1 Chronicles 5:21. Fifty thousand. The LXX read, five thousand. The ancient way of numbering by letters, instead of figures, occasioned these variations.
1 Chronicles 5:22. The war of God. Great things in scripture are said to be of God; as the mount of God, the cedars of God, or a battle gained by the special providence of God. The two tribes and a half beyond the Jordan, though separated from the house of David, were prospered more than those tribes under the kingdom of Samaria, until they became equally apostate.
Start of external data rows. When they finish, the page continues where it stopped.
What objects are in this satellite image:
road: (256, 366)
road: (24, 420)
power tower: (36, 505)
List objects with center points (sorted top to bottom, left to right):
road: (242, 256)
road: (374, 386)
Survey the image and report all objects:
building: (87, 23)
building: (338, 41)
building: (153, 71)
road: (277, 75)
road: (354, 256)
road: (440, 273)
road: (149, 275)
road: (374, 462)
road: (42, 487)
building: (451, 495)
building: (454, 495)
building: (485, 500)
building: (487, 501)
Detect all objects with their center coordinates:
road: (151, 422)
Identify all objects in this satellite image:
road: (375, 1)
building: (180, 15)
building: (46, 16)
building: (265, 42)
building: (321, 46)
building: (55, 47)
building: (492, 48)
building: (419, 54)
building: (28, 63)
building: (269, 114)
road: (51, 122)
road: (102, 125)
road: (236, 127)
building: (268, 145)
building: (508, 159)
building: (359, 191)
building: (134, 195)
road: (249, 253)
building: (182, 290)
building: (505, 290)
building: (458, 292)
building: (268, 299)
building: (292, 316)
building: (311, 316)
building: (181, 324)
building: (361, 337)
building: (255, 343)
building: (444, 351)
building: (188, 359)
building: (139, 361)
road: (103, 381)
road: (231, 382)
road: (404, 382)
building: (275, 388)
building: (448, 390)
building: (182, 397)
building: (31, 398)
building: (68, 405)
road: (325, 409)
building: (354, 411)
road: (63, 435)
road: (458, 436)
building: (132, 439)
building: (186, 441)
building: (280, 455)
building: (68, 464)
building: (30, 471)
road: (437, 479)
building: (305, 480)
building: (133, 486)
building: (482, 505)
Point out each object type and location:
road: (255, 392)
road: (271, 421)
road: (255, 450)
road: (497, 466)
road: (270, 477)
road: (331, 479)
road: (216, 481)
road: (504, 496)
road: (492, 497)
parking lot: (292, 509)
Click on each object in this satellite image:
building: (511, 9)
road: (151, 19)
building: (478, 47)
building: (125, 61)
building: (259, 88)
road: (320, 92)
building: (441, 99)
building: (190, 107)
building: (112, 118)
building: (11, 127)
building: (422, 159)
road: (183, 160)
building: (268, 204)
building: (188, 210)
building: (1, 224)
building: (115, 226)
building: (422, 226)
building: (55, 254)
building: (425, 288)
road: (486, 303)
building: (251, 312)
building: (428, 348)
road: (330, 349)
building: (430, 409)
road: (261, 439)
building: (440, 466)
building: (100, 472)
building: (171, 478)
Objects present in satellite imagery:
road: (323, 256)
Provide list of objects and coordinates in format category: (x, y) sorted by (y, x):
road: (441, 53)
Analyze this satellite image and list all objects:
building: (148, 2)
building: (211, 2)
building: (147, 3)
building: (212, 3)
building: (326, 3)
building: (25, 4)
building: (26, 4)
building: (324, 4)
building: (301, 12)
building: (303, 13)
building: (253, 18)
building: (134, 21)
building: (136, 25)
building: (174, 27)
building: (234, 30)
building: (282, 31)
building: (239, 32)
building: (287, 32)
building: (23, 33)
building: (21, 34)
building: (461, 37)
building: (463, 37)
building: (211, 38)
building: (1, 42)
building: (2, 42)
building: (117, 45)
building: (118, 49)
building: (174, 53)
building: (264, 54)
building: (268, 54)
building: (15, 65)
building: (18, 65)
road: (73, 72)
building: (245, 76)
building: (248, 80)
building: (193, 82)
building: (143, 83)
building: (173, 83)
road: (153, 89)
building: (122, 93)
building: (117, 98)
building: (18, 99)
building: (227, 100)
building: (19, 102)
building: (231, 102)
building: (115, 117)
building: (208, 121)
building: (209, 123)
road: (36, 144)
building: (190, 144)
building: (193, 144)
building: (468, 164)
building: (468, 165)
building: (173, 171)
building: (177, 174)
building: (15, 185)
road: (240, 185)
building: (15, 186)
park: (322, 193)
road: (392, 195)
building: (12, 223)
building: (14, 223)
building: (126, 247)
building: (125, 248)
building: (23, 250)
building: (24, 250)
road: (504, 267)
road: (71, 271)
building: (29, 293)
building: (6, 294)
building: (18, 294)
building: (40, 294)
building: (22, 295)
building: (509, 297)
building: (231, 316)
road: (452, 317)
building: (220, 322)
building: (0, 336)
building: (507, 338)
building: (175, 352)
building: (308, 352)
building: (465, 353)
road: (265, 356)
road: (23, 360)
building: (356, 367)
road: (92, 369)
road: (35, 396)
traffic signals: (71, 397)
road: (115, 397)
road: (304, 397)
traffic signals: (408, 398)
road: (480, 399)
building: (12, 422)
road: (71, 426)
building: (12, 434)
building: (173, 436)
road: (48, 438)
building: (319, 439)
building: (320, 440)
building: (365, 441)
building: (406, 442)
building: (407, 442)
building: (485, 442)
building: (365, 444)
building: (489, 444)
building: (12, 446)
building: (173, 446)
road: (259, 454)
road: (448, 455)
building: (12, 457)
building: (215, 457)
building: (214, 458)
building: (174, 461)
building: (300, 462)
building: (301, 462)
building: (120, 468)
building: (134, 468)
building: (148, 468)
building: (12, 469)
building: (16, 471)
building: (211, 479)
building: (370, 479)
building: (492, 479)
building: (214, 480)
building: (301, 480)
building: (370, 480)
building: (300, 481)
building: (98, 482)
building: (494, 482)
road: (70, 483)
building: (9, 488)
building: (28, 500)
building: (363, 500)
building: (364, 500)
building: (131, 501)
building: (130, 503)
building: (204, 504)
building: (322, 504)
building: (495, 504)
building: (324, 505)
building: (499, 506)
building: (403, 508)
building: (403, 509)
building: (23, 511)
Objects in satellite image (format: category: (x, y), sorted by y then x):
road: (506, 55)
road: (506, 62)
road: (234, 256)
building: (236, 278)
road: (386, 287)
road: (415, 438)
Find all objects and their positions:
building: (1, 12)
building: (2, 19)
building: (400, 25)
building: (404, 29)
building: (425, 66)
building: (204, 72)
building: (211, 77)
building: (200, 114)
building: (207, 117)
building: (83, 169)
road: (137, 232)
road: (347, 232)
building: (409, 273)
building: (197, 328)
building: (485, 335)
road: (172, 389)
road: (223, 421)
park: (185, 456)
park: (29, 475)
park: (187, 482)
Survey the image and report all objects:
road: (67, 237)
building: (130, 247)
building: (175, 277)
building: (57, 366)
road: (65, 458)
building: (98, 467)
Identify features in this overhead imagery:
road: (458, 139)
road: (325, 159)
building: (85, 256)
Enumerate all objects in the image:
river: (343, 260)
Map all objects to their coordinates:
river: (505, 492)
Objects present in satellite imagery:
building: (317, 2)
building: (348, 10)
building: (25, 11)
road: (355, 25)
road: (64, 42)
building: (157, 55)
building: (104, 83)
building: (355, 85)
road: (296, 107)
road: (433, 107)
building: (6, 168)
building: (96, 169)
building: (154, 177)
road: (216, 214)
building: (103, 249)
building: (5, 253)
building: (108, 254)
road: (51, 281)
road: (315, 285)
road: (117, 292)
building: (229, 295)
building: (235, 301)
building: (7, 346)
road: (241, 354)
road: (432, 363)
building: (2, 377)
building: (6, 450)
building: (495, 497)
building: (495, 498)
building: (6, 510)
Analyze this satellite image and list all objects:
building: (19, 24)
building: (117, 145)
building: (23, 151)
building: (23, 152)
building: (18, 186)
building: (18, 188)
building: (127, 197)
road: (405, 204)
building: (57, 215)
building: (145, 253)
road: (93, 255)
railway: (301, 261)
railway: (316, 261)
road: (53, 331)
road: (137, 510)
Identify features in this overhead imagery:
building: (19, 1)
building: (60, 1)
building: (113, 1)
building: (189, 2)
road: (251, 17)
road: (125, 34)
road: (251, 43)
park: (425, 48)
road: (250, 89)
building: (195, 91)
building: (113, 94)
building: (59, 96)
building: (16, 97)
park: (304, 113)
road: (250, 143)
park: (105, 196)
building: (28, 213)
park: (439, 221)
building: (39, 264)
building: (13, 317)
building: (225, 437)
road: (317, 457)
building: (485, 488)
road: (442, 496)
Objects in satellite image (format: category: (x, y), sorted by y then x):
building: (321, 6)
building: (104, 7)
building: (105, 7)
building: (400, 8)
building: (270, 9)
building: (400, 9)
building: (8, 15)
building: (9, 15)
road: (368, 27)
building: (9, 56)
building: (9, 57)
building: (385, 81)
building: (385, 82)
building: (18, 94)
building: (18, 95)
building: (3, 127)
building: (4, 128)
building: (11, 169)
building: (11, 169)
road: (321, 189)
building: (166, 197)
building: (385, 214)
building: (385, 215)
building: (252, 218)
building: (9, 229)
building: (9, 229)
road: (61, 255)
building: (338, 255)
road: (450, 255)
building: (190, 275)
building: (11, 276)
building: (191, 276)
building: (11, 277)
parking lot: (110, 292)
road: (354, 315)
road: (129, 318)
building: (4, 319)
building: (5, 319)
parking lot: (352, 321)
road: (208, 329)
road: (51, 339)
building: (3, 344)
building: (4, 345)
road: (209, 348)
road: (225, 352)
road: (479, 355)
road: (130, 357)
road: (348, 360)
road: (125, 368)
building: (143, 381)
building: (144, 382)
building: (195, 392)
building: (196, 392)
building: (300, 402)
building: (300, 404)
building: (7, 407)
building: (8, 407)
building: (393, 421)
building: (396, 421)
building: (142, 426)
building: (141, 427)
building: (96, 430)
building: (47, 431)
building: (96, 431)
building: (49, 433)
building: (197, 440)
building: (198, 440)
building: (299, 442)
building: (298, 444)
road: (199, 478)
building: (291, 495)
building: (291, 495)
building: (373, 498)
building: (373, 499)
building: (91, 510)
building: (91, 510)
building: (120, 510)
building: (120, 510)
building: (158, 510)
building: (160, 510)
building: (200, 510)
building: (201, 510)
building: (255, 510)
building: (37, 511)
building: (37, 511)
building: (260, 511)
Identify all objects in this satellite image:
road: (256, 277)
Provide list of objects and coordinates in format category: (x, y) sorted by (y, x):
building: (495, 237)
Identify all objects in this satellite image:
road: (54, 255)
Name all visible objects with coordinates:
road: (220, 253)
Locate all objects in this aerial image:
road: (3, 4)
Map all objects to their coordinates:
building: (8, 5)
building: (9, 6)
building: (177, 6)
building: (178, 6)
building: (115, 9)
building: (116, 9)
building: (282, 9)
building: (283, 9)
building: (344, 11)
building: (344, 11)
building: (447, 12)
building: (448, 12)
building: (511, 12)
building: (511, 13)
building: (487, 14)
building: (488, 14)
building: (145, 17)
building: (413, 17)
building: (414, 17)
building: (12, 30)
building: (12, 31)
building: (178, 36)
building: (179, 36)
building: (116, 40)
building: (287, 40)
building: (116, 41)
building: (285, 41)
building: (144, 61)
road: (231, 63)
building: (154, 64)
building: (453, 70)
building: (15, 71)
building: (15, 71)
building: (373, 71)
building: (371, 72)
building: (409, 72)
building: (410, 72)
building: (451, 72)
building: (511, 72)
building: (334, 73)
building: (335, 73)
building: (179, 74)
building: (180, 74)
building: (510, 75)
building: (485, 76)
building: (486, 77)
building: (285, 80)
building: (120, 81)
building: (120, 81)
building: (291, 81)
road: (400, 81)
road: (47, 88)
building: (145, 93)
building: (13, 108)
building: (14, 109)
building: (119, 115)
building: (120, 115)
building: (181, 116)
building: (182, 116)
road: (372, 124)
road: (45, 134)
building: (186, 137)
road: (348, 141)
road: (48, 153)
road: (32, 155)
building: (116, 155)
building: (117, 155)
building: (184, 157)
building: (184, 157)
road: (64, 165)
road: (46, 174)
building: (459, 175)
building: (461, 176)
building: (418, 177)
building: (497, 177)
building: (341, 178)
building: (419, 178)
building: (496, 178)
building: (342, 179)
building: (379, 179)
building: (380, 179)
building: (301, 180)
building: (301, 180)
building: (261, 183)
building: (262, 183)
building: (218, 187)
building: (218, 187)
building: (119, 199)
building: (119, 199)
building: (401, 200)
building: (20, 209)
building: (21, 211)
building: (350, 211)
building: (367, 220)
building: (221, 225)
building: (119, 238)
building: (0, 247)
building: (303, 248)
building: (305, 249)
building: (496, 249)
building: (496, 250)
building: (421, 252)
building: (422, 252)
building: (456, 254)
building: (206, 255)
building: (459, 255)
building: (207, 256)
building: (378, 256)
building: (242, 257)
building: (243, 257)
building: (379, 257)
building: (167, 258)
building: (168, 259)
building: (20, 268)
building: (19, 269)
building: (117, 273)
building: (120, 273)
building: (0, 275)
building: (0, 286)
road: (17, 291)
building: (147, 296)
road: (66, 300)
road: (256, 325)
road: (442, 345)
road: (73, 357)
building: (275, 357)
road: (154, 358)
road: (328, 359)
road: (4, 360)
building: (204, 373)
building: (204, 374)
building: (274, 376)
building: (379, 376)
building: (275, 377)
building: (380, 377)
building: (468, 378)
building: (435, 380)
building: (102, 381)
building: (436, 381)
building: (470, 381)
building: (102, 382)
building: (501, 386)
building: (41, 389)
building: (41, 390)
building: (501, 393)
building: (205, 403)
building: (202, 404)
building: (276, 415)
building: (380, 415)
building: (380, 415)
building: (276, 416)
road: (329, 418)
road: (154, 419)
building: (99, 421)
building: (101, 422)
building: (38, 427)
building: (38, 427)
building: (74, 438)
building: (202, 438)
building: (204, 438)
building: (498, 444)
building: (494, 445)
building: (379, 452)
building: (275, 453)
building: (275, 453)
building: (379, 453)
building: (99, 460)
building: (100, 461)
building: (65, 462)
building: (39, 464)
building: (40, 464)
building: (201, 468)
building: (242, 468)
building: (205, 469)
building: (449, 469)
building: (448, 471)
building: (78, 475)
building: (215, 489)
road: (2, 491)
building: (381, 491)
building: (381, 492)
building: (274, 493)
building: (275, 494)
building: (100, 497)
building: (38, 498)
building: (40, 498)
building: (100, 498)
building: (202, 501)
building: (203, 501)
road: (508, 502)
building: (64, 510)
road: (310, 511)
1 Chronicles 5:23. Baal-hermon and Senir. See the note on Psalms 133.
REFLECTIONS.
The sad case of Reuben has already been considered. Genesis 35. and 49. It resembles the sin of the incestuous Corinthian: and we cannot but admire the firmness of Jacob and St. Paul, who pronounced the lenient sentence of excommunication against the offenders, that the spirit might be saved in the day of the Lord.
The Hagarian war, though we know not the exact time when it happened, marks the full accomplishment of the prediction, that the son of the bondwoman should not be heir with the son of the freewoman. The immense booty now taken, farther demonstrates that God had blessed Ishmael according to his promise. But what avail wealth and prosperity where wickedness prevails? It is just so much spoil treasured up for the enemy. Tilgath-pilneser ultimately punished the Israelites as they had punished their brethren, the Ishmaelites. Thus the sacred writings keep to the general point, first to trace the degeneracy, and then the chastisement of every family and of every nation.
The phrase, “to this day,” shows that the remnants did not return from the shore of the Caspian sea, when they returned from Babylon to rebuild the temple.